Reputation: 21
My context is PostgreSQL 8.3
I need to speed up this query as both tables have millions of records.
For each row in table Calls, there are two rows in Trunks table. For every call_id, I want to copy value from trunks.trunk to calls.orig_trunk when trunk_id is the lowest trunk_id of the two rows. ...And copy value from trunks.trunk to calls.orig_trunk when trunk_id is the highest trunk_id of the two rows.
initial content of Table Calls:
Call_ID | dialed_number | orig_trunk | dest_trunk
--------|---------------|------------|-----------
1 | 5145551212 | null | null
2 | 8883331212 | null | null
3 | 4164541212 | null | null
Table Trunks:
Call_ID | trunk_id | trunk
--------|----------|-------
1 | 1 | 116
1 | 2 | 9
2 | 3 | 168
2 | 4 | 3
3 | 5 | 124
3 | 6 | 9
final content of Table Calls:
Call_ID | dialed_number | orig_trunk| dest_trunk
--------|---------------|-----------|----------
1 | 5145551212 | 116 | 9
2 | 8883331212 | 168 | 3
3 | 4164541212 | 124 | 9
I have created index for every column.
update calls set orig_trunk = t2.trunk
from ( select call_id,trunk_id from trunks
order by trunk_id ASC ) as t2
where (calls.call_id=t2.call_id );
update calls set dest_trunk = t2.trunk
from ( select call_id,trunk_id from trunks
order by trunk_id DESC ) as t2
where (calls.call_id=t2.call_id );
Any ideas ?
Upvotes: 1
Views: 189
Reputation: 21
This is the final code with test conditions as comments. The subquery is very efficient and rapid. However the test revealed that partitionning the table will have a greater impact on execution time than efficiency of the subquery. On a table of 1 million rows, the update takes 80 seconds. On a table of 12 millions rows, the update takes 580 seconds.
update calls1900 set orig_trunk = a.orig_trunk, dest_trunk = a.dest_trunk
from (select
x.call_id,
t1.trunk as orig_trunk, t2.trunk as dest_trunk
from (select calls1900.call_id
,min(t.trunk_id) as orig_trunk_id
,max(t.trunk_id) as dest_trunk_id
from calls1900
join trunks t on (t.call_id = calls1900.call_id)
-- where calls1900.call_id between 43798930 and 43798950
group by calls1900.call_id
) x
join trunks t1 on (t1.trunk_id = x.orig_trunk_id)

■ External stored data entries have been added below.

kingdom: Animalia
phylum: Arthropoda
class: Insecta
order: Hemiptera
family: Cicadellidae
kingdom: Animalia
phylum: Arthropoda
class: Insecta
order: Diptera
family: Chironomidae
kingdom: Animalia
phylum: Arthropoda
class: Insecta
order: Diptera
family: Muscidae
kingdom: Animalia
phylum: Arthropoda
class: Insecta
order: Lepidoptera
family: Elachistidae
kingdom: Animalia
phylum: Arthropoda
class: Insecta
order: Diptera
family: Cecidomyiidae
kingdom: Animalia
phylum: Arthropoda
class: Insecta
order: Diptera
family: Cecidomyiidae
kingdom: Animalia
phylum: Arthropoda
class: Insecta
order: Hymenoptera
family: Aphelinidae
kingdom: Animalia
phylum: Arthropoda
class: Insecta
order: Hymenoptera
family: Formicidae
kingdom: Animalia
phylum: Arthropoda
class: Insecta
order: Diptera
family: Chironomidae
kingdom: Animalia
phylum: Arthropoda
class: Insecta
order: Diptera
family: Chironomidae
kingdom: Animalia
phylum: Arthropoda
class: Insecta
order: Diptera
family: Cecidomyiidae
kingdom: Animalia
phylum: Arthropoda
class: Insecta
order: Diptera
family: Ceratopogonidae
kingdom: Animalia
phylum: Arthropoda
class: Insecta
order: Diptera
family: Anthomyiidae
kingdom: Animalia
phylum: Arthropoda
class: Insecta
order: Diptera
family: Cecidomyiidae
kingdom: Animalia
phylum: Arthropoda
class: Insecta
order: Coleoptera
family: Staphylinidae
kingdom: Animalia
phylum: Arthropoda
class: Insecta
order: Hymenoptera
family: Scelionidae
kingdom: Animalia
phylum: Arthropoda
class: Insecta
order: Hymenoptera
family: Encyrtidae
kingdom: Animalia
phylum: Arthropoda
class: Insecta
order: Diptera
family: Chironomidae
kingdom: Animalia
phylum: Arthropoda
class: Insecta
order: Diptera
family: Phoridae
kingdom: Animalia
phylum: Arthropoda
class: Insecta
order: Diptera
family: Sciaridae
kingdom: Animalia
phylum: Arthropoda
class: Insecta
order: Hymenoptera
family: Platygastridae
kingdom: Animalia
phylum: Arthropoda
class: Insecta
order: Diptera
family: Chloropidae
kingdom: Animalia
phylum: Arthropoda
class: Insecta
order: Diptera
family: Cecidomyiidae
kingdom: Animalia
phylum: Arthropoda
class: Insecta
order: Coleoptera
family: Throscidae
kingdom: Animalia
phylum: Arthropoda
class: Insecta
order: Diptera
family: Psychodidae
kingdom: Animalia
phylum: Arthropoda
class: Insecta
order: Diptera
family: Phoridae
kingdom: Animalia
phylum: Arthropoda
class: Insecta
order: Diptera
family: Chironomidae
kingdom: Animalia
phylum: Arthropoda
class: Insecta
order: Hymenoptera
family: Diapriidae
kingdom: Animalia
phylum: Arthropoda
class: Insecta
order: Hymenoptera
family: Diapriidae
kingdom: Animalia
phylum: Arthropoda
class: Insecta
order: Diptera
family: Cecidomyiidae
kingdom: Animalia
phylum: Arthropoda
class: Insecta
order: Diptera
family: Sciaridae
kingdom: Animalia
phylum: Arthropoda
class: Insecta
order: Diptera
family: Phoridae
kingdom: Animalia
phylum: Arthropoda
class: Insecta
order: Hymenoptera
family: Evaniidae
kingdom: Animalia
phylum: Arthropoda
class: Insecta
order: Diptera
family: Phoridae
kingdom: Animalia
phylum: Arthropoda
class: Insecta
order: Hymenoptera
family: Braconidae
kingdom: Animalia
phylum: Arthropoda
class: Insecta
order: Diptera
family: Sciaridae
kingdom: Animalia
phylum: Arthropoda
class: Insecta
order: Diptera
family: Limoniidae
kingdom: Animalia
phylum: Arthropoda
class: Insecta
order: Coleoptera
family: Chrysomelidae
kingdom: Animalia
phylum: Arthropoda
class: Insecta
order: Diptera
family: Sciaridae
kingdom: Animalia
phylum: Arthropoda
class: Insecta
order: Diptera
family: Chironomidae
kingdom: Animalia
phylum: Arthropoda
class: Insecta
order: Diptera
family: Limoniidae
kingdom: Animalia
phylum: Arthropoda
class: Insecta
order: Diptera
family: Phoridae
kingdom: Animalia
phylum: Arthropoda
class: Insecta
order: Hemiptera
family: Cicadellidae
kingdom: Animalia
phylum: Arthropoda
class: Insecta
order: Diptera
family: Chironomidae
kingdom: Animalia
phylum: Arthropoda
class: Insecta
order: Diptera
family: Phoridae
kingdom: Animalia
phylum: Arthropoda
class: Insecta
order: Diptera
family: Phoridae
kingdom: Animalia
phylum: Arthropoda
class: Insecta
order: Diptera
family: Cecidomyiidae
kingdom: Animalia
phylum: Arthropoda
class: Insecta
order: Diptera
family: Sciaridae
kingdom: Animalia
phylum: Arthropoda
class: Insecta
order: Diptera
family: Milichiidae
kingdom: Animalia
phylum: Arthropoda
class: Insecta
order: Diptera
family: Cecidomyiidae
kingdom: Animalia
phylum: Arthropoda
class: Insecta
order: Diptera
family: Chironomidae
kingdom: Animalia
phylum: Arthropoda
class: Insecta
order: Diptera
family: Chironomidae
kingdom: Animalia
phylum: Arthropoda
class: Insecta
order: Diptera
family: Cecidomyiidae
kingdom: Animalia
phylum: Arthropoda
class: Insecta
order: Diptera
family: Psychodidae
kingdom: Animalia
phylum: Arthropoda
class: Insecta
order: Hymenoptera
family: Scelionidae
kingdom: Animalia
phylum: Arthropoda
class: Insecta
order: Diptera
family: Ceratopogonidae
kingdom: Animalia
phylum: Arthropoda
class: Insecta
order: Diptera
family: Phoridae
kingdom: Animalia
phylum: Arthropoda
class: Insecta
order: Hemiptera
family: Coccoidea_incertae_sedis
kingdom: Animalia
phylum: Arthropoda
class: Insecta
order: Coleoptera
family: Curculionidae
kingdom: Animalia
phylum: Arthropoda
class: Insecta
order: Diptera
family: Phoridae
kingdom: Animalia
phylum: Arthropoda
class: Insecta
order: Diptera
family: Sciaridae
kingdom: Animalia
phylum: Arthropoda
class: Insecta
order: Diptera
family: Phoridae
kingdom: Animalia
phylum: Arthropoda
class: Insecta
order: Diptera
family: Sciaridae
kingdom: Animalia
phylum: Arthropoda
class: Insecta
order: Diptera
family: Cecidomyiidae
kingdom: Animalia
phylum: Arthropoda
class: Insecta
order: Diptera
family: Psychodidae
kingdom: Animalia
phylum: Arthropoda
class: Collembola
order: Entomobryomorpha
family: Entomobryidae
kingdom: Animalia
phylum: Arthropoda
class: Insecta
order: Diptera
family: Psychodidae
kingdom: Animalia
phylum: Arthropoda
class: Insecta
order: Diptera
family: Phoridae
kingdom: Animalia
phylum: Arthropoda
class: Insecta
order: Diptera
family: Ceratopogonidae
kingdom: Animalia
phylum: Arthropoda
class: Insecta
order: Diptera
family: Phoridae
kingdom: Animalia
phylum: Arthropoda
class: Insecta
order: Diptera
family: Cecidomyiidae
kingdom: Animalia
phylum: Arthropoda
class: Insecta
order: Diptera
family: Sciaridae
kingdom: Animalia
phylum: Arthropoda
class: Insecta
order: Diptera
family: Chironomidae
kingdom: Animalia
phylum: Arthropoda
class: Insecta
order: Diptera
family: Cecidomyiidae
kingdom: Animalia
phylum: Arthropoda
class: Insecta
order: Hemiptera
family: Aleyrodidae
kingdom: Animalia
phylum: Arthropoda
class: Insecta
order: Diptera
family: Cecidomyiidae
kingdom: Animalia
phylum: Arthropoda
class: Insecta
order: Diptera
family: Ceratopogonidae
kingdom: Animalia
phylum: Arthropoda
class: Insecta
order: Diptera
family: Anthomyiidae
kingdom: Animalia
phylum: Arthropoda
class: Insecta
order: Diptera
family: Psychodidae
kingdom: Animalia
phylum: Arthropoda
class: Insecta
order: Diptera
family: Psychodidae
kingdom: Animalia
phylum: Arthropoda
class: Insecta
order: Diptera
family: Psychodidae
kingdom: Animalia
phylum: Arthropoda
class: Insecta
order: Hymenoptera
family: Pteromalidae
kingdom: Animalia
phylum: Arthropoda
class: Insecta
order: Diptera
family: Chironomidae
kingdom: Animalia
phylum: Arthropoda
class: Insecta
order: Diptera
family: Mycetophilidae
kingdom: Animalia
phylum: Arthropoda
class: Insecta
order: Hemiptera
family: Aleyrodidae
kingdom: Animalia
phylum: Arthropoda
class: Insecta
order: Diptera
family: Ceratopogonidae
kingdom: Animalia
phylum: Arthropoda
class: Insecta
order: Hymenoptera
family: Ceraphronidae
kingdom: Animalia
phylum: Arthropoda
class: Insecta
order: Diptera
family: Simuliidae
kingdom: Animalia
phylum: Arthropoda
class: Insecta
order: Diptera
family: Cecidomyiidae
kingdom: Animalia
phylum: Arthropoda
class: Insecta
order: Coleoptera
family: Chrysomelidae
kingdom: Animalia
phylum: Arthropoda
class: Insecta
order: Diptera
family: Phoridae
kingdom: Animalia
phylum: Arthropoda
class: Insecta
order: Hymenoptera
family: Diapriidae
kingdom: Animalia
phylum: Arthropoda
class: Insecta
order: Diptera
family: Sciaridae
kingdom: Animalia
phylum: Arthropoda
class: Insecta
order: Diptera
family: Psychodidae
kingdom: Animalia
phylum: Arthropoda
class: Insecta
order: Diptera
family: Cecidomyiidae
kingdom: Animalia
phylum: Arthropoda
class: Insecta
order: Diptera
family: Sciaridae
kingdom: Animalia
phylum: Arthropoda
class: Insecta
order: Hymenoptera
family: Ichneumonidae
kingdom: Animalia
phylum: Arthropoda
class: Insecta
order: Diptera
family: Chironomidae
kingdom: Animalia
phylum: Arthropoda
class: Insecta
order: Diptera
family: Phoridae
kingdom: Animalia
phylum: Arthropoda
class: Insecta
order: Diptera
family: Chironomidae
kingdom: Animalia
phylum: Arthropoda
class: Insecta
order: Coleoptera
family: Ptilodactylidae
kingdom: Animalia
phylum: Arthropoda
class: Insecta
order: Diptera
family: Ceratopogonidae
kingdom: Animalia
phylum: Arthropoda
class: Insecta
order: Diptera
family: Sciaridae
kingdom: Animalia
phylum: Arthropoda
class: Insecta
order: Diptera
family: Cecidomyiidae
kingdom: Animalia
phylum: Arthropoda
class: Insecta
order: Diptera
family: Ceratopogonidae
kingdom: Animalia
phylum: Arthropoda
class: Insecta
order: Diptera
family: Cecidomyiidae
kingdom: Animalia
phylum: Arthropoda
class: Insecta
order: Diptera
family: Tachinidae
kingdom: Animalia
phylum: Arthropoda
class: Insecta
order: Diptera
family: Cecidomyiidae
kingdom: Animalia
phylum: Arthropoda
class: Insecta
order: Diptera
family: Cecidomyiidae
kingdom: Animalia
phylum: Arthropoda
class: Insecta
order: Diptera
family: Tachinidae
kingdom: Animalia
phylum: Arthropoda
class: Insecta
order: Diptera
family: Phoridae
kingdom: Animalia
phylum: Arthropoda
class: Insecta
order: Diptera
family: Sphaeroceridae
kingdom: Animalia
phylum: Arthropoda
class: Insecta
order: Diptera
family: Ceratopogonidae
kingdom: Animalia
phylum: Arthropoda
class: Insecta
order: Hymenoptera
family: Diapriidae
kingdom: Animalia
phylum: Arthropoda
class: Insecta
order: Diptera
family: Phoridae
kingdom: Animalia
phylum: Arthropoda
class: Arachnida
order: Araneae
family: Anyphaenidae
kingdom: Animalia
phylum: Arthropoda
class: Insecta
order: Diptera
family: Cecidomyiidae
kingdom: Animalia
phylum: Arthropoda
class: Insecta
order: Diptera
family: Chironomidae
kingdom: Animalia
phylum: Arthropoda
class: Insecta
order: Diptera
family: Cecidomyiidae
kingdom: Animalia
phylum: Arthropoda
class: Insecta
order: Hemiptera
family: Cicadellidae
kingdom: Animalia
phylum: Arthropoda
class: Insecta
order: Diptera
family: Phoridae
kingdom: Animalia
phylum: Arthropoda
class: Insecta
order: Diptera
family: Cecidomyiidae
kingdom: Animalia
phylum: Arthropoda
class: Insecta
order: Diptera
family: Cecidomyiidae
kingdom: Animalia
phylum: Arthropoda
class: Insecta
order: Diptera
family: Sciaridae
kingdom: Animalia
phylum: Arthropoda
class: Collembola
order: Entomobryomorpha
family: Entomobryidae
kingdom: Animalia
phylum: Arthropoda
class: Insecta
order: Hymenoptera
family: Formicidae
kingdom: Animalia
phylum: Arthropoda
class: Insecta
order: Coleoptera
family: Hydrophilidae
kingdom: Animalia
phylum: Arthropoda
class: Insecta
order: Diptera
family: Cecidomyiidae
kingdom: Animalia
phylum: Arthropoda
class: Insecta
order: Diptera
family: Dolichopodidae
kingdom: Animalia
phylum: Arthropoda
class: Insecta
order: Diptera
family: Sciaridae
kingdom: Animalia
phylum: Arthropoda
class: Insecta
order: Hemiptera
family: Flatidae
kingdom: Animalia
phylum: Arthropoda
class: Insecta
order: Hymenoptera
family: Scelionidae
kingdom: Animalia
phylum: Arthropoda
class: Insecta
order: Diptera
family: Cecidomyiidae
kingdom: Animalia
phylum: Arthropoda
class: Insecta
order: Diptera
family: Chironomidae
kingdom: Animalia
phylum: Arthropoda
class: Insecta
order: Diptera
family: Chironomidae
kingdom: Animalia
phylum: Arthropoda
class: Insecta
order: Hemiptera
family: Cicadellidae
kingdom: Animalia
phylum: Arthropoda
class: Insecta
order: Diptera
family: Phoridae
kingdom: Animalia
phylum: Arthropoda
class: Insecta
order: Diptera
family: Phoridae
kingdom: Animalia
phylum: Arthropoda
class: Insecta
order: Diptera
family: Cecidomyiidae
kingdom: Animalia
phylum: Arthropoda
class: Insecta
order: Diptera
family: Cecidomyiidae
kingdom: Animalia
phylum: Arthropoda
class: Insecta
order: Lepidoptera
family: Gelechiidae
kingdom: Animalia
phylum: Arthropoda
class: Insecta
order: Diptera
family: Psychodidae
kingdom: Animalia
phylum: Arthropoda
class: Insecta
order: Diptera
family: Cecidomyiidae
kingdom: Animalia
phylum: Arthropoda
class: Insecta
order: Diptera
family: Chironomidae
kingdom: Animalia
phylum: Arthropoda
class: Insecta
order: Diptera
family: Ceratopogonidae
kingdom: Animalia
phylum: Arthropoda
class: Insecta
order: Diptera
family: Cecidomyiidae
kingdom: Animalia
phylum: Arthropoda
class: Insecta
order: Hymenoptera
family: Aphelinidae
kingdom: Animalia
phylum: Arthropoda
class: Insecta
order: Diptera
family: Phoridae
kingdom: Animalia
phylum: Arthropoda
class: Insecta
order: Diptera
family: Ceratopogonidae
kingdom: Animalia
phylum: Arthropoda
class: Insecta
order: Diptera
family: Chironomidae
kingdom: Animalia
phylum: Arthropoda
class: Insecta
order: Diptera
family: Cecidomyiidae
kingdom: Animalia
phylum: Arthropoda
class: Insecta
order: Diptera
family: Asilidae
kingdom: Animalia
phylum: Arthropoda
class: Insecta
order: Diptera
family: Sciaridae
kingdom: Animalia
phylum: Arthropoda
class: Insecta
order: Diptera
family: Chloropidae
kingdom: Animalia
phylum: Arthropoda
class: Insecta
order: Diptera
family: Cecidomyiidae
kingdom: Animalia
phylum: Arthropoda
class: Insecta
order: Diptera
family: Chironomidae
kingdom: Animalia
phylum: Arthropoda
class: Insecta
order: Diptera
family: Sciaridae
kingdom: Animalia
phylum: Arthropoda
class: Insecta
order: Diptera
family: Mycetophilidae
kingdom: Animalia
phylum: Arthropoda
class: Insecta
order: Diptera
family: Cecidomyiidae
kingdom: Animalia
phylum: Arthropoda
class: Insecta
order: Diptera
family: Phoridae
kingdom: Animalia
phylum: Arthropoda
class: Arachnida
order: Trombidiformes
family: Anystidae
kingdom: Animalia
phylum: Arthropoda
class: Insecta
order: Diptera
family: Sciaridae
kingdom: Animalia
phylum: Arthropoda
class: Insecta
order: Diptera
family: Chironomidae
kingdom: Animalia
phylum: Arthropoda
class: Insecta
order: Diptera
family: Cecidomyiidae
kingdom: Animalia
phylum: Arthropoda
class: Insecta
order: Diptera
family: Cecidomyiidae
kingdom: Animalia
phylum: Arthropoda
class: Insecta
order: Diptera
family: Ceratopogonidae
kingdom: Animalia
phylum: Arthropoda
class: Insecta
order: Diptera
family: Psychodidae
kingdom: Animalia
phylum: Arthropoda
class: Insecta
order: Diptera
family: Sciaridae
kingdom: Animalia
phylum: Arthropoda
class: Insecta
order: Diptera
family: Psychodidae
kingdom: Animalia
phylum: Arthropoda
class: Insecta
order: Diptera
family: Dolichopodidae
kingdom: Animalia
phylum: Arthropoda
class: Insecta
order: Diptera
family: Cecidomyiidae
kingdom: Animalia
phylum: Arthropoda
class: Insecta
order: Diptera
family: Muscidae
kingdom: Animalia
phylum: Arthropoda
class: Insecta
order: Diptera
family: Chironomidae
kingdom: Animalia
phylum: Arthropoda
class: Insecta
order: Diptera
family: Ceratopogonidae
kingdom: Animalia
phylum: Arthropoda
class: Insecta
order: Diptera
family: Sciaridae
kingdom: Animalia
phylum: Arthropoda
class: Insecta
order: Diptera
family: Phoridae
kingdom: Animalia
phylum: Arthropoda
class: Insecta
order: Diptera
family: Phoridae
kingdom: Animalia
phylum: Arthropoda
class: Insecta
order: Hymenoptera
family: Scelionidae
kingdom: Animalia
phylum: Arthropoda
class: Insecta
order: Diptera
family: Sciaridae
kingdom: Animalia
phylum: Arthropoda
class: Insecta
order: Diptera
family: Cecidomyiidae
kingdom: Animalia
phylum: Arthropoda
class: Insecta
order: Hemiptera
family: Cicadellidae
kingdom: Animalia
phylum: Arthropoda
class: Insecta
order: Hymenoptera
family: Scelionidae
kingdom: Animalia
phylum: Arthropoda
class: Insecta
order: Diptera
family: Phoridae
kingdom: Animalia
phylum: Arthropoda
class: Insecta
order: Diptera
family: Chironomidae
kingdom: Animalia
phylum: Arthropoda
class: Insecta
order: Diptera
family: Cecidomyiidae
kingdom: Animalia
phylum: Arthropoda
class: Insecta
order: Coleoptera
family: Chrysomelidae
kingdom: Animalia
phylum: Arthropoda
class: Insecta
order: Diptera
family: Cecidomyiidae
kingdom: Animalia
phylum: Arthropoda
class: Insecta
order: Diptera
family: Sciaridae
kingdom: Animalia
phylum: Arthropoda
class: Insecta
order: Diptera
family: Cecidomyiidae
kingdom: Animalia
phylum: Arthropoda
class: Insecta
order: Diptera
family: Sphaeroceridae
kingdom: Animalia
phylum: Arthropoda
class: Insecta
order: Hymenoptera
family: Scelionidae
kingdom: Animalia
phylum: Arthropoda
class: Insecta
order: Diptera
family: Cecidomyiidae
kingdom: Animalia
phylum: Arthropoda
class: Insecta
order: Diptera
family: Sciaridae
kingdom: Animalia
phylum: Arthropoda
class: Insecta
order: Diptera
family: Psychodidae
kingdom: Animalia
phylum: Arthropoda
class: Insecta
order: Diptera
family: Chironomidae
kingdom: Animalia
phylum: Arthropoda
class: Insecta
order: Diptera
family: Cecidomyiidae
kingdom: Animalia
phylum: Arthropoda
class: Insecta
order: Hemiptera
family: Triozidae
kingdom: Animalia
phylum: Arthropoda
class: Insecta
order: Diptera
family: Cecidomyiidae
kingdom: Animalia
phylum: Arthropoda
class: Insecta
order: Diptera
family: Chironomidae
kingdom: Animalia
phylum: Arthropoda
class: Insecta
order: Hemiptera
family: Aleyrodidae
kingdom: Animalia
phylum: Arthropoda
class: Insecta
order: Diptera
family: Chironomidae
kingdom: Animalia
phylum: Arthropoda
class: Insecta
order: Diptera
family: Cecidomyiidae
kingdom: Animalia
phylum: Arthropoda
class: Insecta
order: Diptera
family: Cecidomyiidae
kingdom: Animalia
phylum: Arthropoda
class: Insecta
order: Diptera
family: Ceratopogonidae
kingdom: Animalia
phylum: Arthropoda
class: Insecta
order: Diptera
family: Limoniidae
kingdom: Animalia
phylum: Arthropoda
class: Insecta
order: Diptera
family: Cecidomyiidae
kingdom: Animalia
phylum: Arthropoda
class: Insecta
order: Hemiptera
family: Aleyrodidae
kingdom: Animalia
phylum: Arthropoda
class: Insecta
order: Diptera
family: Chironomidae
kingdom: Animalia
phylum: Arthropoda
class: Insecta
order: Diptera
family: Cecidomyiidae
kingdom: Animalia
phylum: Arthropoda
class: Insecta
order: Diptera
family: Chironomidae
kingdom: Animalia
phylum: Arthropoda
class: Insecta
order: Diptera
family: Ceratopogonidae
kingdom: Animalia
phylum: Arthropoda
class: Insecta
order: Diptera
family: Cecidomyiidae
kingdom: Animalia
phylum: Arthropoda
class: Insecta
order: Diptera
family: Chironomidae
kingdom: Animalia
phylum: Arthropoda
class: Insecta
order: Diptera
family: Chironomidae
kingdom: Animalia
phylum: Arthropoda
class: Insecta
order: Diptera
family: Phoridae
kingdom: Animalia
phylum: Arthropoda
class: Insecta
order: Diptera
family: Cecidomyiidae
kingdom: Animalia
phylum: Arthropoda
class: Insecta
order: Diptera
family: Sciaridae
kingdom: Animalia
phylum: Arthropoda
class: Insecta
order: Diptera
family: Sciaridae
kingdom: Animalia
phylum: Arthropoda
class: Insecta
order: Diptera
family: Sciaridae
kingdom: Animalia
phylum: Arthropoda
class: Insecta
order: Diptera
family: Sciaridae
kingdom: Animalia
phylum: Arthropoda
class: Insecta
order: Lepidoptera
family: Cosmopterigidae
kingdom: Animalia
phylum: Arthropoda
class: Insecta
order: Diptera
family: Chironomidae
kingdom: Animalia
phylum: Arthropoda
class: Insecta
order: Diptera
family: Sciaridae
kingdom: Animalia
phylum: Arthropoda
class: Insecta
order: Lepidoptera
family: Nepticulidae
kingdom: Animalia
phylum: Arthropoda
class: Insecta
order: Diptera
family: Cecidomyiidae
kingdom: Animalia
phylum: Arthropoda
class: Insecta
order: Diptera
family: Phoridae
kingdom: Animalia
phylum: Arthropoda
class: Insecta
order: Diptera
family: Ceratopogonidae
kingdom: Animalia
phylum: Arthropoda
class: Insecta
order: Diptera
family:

join trunks t2 on (t2.trunk_id = x.dest_trunk_id)
) a
where (calls1900.call_id = a.call_id); -- and (calls1900.call_id between 43798930 and 43798950)<code>
Upvotes: 1
Reputation: 9170
From the example posted, it looks like many unnecessary updates are being performed. Here is an example of a query to get the results you are looking for:
select distinct c.call_id, c.dialed_number
,first_value(t.trunk) over w as orig_trunk
,last_value(t.trunk) over w as dest_trunk
from calls c
join trunks t on (t.call_id = c.call_id)
window w as (partition by c.call_id
order by trunk_id
range between unbounded preceding
and unbounded following
)
There are other ways to do it without the analytic function, for example:
select x.call_id
,x.dialed_number
,t1.trunk as orig_trunk
,t2.trunk as dest_trunk
from (select c.call_id, c.dialed_number
,min(t.trunk_id) as orig_trunk_id
,max(t.trunk_id) as dest_trunk_id
from calls c
join trunks t on (t.call_id = c.call_id)
group by c.call_id, c.dialed_number
) x
join trunks t1 on (t1.trunk_id = x.orig_trunk_id)
join trunks t2 on (t2.trunk_id = x.dest_trunk_id)
Experiment to see what works best in your situation. Probably want to be indexed on the joining columns.
What to do with the result set is dependent on the nature of the application. Is this a one off? Then why not just create a new table from the result set:
CREATE TABLE trunk_summary AS
SELECT ...
Is it constantly changing? Is it frequently accessed? Is it sufficient to just create a view? Or maybe an update is to be performed based on the result set. Maybe a range can be updated at a time. It really depends, but this might give a start.
Upvotes: 0